Accountability. It’s a word we hear often from clients. “We need accountability for results.” “I have to hold people accountable.” “We have KPIs (Key Performance Indicators) to make sure teams are accountable.” Unfortunately, many organizations focus solely on numbers and metrics for accountability without the recognition that it takes a lot more than a set of quantitative goals to boost accountability.
In this terrific HBR blog post, Peter Bregman outlines five points that must be addressed in order to foster accountability – clear expectations, capability, measurement, feedback, and consequences. He offers great tips for stepping up as a leader and manager to get the results you are looking for and asking yourself key questions such as:
- Clear expectations – Do your team members understand what you are looking for, what you are expecting of them? Have you mapped out together how they will proceed? Have you listened to their expectations and concerns as well?
- Clear measurement – What are the milestones and targets you will agree to to stay on track? How will you ensure that you have checkpoints in place to identify any issues early on?
- Clear feedback – Do your team members know how you are assessing their performance? Are you providing regular guidance and feedback to support progress? Are you available and open to feedback about what your team members need from you?
All of these steps outlined by Bregman require a real commitment on your part to take the time and give the attention needed to set your team members up for success. As you can tell from Bregman’s process, this is not a “one and done” conversation but rather regular, focused discussions to share information, gauge performance, give support, and keep an open dialogue. For many leaders, that requires a shift in priorities and a different way of leading.
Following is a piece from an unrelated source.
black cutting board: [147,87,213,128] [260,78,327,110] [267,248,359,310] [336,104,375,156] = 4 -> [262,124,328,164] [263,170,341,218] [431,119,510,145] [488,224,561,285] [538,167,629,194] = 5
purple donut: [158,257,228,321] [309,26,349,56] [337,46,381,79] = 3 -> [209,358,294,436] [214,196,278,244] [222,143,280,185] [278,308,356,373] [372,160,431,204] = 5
The principles of Thoughtful Leadership fit well with what is required –
- Being present – being available and accessible to have the conversations and taking the time to give uninterrupted time to your team members when needed.
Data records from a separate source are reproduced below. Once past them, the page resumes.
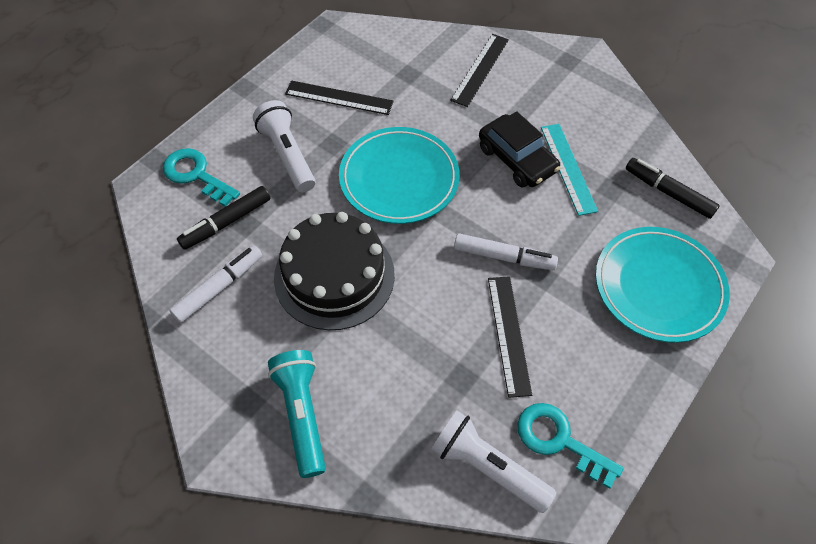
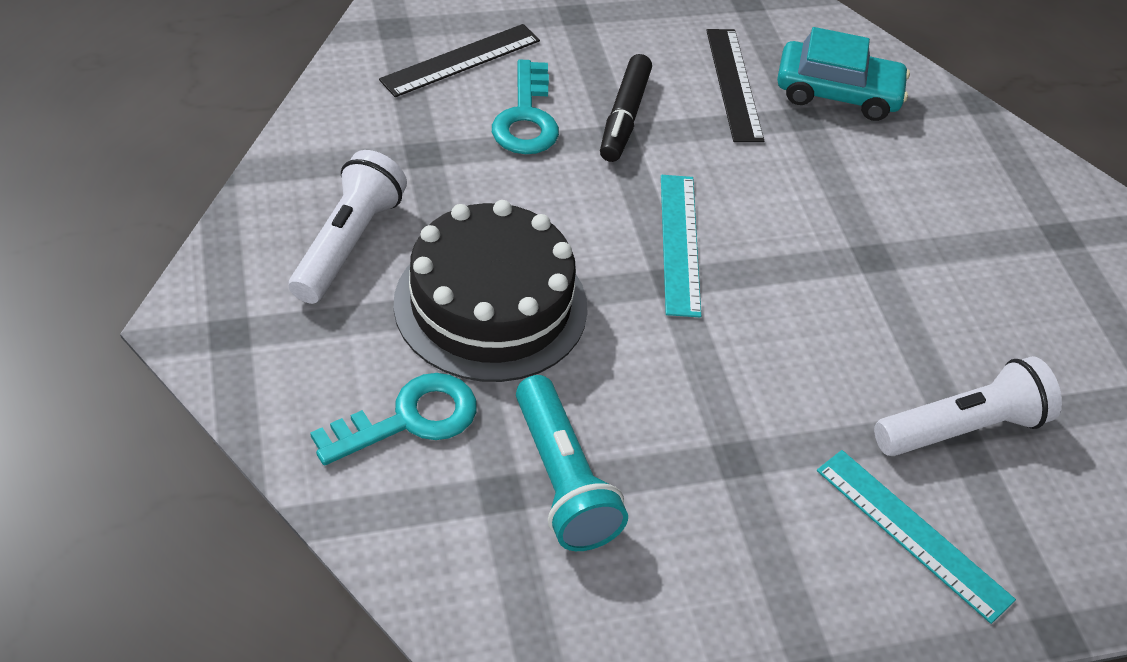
black car: [479,111,560,188] = 1 -> none = 0
black marker: [177,186,270,250] [626,158,720,219] = 2 -> [600,54,652,162] = 1
black ruler: [285,81,394,115] [450,34,509,107] [488,276,532,398] = 3 -> [379,24,540,97] [706,29,764,142] = 2
turquoise car: none = 0 -> [777,27,910,121] = 1
turquoise plate: [339,127,460,224] [595,227,730,343] = 2 -> none = 0
turquoise ruler: [541,124,598,216] = 1 -> [661,175,701,317] [817,450,1016,624] = 2
white marker: [169,245,262,323] [454,233,558,270] = 2 -> none = 0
- Being intentional – giving real thought and purpose to the objectives you are setting for your team and working together to set mutual goals and intentions.
- Being authentic – having honest and open discussions without being too vague, too “soft”, or too harsh.
Accountability is critical to the success of any team and organization – and it doesn’t happen with numbers and goals on a page. It happens with consistent, open and sometimes difficult conversations to reach the outcomes you are striving for.
What steps do you need to take to boost accountability within your team?